In the case of one type of web content – video – the problems become more pronounced. The large volume of raw data required for digital video sequences makes accessing video sequences from remote servers a relatively time consuming and potentially expensive task, with even small sequences taking many minutes or even hours to download, particularly if the server and client are geographically distant.
It is therefore important to ensure that the video data being retrieved by the user is exactly that which meets their requirements. Downloading more - or different - data than that which is actually required, is more expensive in the case of video than with virtually any other medium. With other media requiring large data structures, such as images, a smaller version of the image - a ‘thumbnail’ - is often presented to the user before the full image is transferred across the communications channel, in order that they might confirm that the image truly meets their requirements. With video, however, the overhead of generating and/or storing a reduced frame size version of a sequence is prohibitive. Furthermore, the data size of a ‘thumbnail’ video sequence will still generally be considerably larger than can be transmitted over a typical network in a matter of seconds. Simply reducing the spatial dimensions is not sufficient.

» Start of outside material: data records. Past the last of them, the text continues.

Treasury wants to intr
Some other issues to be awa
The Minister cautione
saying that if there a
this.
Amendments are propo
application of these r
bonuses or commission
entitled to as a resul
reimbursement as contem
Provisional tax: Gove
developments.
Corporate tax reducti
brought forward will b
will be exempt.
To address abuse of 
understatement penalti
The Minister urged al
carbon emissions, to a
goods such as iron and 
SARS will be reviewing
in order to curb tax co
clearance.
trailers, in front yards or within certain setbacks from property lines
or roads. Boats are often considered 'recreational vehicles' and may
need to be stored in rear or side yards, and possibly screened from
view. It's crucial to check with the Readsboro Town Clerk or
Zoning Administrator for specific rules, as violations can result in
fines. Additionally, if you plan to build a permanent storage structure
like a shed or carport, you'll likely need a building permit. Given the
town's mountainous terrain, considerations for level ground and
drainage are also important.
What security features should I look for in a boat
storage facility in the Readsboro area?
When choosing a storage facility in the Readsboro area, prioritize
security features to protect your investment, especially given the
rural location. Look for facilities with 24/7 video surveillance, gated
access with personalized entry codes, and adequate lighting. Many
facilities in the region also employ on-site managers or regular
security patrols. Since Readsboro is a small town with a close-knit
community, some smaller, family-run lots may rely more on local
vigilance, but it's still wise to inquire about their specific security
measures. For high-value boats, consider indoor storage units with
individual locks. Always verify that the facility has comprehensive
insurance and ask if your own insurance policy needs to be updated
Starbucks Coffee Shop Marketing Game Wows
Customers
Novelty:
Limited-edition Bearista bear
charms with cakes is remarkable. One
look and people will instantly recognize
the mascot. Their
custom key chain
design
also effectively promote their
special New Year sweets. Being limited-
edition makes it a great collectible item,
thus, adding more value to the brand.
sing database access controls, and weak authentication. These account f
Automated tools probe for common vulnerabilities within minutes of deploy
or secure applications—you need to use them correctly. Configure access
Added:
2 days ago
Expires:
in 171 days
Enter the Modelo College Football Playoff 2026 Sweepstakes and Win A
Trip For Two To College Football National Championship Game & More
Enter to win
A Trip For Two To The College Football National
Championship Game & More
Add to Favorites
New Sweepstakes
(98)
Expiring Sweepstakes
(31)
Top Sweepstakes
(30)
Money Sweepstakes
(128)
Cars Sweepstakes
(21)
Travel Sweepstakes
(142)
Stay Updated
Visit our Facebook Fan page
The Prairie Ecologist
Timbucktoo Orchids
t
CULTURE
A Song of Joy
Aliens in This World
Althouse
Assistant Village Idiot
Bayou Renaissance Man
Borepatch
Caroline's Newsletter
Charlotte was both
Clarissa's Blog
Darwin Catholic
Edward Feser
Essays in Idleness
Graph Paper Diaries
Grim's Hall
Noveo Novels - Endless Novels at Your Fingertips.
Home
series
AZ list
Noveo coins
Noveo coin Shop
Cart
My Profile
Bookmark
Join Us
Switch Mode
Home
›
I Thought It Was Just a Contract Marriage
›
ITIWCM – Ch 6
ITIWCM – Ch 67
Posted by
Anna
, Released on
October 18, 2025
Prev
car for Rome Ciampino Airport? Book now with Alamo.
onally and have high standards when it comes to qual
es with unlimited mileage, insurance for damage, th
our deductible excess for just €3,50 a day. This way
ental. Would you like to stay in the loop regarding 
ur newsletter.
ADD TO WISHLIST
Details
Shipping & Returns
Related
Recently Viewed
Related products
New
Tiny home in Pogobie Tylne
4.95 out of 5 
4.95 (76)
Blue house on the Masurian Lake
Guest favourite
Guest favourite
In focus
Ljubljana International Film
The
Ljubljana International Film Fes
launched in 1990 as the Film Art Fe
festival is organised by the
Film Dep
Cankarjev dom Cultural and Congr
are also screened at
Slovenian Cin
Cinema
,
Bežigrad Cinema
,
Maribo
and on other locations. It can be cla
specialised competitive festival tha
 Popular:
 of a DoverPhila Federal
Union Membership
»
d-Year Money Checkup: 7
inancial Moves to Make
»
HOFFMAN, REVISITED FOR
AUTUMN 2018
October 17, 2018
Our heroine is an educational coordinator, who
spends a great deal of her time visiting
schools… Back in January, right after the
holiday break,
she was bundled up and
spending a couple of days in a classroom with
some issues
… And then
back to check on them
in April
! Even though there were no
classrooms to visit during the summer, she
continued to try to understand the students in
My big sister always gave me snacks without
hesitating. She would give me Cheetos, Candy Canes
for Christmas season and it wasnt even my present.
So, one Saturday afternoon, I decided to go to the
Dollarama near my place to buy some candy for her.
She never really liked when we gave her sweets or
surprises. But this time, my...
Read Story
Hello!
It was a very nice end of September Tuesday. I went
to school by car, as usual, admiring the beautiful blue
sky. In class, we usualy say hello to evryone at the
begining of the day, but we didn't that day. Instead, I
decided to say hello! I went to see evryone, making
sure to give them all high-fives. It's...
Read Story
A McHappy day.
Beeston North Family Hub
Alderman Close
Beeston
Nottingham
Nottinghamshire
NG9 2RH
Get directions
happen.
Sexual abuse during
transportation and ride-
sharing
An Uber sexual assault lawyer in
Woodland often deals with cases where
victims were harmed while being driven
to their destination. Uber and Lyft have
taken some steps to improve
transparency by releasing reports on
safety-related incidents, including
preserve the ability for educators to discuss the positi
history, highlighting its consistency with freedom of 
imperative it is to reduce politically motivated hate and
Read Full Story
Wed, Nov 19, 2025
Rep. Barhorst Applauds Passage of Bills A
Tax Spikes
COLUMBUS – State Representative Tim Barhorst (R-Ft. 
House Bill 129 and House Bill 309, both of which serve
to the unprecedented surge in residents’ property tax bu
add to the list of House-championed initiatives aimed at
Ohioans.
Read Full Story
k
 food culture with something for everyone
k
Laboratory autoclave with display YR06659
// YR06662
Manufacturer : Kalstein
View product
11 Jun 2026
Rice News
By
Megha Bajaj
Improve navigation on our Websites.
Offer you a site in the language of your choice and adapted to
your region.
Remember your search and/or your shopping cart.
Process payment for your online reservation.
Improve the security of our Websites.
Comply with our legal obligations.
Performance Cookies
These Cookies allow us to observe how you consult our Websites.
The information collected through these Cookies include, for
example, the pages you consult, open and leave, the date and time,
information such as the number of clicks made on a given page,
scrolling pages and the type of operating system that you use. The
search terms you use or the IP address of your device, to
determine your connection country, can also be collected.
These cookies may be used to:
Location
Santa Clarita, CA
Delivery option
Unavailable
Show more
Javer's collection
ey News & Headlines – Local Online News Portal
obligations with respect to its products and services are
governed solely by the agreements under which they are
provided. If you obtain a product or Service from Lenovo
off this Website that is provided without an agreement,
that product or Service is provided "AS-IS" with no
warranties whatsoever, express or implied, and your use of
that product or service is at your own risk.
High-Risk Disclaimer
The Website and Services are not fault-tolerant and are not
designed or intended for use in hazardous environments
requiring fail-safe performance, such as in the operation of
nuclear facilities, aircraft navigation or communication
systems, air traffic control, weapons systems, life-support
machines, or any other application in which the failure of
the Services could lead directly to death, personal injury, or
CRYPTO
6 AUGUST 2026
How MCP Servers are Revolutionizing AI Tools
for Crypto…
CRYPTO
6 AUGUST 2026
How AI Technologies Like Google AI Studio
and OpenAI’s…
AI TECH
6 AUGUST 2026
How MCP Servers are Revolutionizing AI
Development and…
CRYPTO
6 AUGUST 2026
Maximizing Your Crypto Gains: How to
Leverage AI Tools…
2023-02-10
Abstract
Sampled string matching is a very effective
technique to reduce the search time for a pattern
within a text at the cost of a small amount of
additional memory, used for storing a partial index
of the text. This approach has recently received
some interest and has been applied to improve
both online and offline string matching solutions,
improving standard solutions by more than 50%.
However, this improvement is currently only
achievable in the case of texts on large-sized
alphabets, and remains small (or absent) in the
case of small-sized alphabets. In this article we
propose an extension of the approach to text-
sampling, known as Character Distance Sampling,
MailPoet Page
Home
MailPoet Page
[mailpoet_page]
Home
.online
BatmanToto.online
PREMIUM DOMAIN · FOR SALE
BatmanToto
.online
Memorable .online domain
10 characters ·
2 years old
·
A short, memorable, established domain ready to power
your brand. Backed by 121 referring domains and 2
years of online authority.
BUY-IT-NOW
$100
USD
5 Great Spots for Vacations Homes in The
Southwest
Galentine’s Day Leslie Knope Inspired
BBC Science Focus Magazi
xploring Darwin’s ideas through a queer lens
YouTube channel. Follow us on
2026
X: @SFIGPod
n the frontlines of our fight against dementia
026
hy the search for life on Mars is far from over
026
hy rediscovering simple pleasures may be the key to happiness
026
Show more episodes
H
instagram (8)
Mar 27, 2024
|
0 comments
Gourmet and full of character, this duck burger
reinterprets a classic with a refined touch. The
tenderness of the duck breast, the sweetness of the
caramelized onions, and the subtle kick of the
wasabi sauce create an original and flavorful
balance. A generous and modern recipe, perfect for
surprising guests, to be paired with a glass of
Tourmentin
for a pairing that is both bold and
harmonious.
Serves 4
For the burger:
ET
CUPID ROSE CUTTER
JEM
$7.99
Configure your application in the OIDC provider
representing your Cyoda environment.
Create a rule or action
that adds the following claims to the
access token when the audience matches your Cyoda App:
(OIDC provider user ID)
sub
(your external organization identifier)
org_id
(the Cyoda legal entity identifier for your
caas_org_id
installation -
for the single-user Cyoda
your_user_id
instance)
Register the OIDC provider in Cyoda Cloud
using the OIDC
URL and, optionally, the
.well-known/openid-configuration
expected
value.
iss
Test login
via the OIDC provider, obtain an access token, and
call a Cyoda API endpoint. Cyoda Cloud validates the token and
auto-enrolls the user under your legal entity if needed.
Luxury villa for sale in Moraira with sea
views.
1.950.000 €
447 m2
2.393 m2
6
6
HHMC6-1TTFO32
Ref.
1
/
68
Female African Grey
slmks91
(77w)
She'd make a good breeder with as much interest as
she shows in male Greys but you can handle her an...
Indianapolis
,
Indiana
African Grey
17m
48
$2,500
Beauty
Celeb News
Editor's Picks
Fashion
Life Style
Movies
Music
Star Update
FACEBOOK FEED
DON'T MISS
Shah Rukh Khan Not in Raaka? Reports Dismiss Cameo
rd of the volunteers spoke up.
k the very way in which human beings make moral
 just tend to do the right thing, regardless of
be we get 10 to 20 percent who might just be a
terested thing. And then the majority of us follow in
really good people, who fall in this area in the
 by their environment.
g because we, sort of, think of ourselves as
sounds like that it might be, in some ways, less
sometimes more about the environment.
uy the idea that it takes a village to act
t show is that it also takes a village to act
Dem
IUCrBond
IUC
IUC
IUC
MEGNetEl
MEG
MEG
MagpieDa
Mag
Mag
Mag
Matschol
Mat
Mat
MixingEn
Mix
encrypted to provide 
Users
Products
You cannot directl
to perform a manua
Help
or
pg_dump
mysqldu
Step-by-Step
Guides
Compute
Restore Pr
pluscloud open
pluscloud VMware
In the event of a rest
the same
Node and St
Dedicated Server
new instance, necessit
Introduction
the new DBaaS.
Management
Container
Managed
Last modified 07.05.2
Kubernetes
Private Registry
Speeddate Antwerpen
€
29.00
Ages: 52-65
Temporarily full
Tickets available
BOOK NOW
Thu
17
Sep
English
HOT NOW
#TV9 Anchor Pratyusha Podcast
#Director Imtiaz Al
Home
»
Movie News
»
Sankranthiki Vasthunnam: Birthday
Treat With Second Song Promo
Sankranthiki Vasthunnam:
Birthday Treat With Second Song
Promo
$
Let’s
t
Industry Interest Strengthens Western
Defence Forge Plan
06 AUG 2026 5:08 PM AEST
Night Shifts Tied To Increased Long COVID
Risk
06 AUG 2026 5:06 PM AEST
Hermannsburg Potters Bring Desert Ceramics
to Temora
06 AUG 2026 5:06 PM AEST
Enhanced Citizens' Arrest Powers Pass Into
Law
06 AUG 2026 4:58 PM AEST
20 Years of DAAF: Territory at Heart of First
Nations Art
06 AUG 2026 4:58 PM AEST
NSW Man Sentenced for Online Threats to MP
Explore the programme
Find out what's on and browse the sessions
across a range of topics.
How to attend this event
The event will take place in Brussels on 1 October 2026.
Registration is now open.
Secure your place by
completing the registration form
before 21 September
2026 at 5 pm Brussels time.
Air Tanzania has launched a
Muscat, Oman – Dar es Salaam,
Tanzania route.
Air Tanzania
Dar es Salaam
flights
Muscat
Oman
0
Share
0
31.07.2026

This paper describes an approach to accessing video over the web using a ‘storyboard’ representation (see also Macer, P. and Thomas, P, (1996a, 1996b); Macer, P., Thomas, P. Chalabi, N. and Meech, J., (1996) for an early discussion of the approach), which automatically selects video frames to best represent video content. Because the data size of a storyboard representation is negligible when compared to that of the video sequence itself, each frame of the storyboard may be stored together with information about the start and finish frame numbers of the shot which it represents with negligible additional storage requirements. By presenting a storyboard representation of the video sequence to the user as a preview of a video sequence, the user will be able to quickly assess which parts of the video sequence are required, and download only those parts of the sequence.
The system described here – ‘Rosetta’ – can be used to automatically generate an web-based representation displaying any part of the storyboard in a number of different possible formats including arbitrarily complex user interaction capabilities made possible using Java applets. Once a browser has downloaded and displayed an HTML page showing the storyboard, the users may look through the sequence of still images and decide if they require any additional representations of each shot to be downloaded. A larger version of the representative frame, the audio track associated with the shot, or the full-motion digital video clip itself may also be downloaded.
References
Macer, P. and Thomas, P. (1996a) From Video Sequence to Comic Strip: Summarising Video for Faster WWW Access. Proceedings of 3D Graphics and Multimedia on the Internet, WWW and Networks, British Computer Society Computer Graphics & Displays Group, 16-18 April 1996.
Macer, P. and Thomas, P. (1996b) Video Storyboards: Summarising Video Sequences for Indexing and Searching of Video Databases. IEE E4 Colloquium Digest on Intelligent Image Databases, Savoy Place Wednesday, 22 May 1996.
Macer, P., Thomas, P. Chalabi, N. and Meech, J. (1996) Finding the Cut of the Wrong Trousers: Fast Video Search Using Automatic Storyboard Generation. Proceedings of CHI'96 Human Factors in Computing Conference, Vancouver, April 1996.